** Actions to take **
[A] In the article on NHS IT leadership, what did Matthew Swindells compare the public health system's technology to?
[B] Please carry on the article on NHS IT leadership, starting after its final sentence.

** Text under study **

***

NHS England’s new commissioning and IT boss has likened the public health system’s technology to a 1950s bank, and says it is lagging behind many comparable countries.

In his first major speech in the shift to NHS England, Matthew Swindells told an audience at the King’s Fund Digital Health and Care Congress that the NHS needed to play catch up on IT.

“I think we do primary care pretty well in this country. Everything else you could stand on the white cliffs of Dover and throw a stick and hit any country that does it better,” he said.

“We are just way behind at the moment and we ought not be. There is really no excuse for it.”

Swindells said IT projects project would no longer be funded for their own sake. Instead funding would be available for “change projects” that require new technology and information to improve quality and efficiency of care.

“If you’ve just come up with an exciting new way to spend more money you’ve come at the wrong generation. You need to be able to drive that change through your projects.”

He also told NHS organisations to “stop being quite so parochial”, to allow innovation to flourish and scale.

“We have a generation of young clinicians writing apps to solve things that we have systemically failed to solve over the years. If we don’t tap into that…. then we are missing out on a huge resource.”

Swindells is NHS England’s new national director for commissioning operations and information. He has come to his new job from a previous role as a senior executive at IT supplier Cerner; but has headed up NHS IT before, as interim chief information officer following the departure of Richard Granger, who set up the national programme.

In this role, he carried out a review of health informatics that put a new focus on the ‘clinical 5’ systems that were supposed to get clinicians re-engaged with NHS IT.

His arrival at NHS England is part of a wider shake-up of its leadership following the departure of Tim Kelsey, the director of patients and information, last year and Beverly Bryant’s shift to Health and Social Care Information Centre. NHS England is still seeking to fill two newly created senior digital management roles beneath Swindells.

***

** Record set **
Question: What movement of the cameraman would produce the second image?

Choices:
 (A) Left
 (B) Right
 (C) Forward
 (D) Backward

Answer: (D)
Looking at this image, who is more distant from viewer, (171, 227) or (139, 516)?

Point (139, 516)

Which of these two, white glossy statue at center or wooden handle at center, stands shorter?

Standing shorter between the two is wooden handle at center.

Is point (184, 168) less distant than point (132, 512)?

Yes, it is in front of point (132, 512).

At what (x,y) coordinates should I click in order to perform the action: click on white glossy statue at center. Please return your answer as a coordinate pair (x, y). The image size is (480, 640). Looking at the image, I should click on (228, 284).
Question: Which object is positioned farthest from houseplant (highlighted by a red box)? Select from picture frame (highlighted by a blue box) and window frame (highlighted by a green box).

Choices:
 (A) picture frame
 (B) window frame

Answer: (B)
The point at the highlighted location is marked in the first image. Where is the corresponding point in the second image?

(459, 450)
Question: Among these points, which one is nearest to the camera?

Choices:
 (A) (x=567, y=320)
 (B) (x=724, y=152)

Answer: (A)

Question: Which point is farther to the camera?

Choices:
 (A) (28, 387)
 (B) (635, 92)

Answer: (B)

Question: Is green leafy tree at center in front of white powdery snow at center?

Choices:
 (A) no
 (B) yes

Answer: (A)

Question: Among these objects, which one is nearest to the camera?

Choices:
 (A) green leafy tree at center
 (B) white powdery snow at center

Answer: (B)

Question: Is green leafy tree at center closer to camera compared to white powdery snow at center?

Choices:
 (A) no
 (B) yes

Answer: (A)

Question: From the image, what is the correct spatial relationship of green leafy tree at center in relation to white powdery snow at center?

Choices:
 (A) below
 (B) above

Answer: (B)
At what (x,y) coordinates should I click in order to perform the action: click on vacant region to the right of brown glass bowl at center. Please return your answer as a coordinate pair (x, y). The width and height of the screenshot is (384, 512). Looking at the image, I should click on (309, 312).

***

** Responses per task **
[A] A 1950s bank.

[B]
His arrival also comes as NHS organisations submit their Sustainability and Transformation Plans and Local Digital Roadmaps, which are meant to offer local solutions within the Five Year Forward View, which aimed at creating an improved and financially sustainable healthcare by 2020-21.

In a do-nothing scenario, the NHS funding gap is expected to widen to £30 billion by 2020-21.Swindells said to achieve the Five Year Forward View goal, the NHS would need to up its productivity by 3% a year, which could not be achieved by simply working harder.

“I believe that innovation and technology are the lever to that. That’s the piece that has changed from other times that we have tried to make these changes.”

Swindells said there needed to be both greater flexibility, at a patient level, and greater standardisation at whole NHS level around healthcare data management.

While some appropriate apps should be “built in” to the tariffs, there was never going to be one app for everyone’s health. Instead there need to be “ecosystem for innovation”, controlled by the patient. If a patient wanted to share their NHS health data with an app, even something like TripAdvisor, that should be their choice, he said.

Conversely the plethora of registries, excel spreadsheets, electronic patient records and needed to shift to a single master registry.

“At the moment we are completely fragmented. We have tiny little apps and excel spreadsheet being shifted around and people doing it by hand. It looks like banking in the 1950s. We need to move this on.”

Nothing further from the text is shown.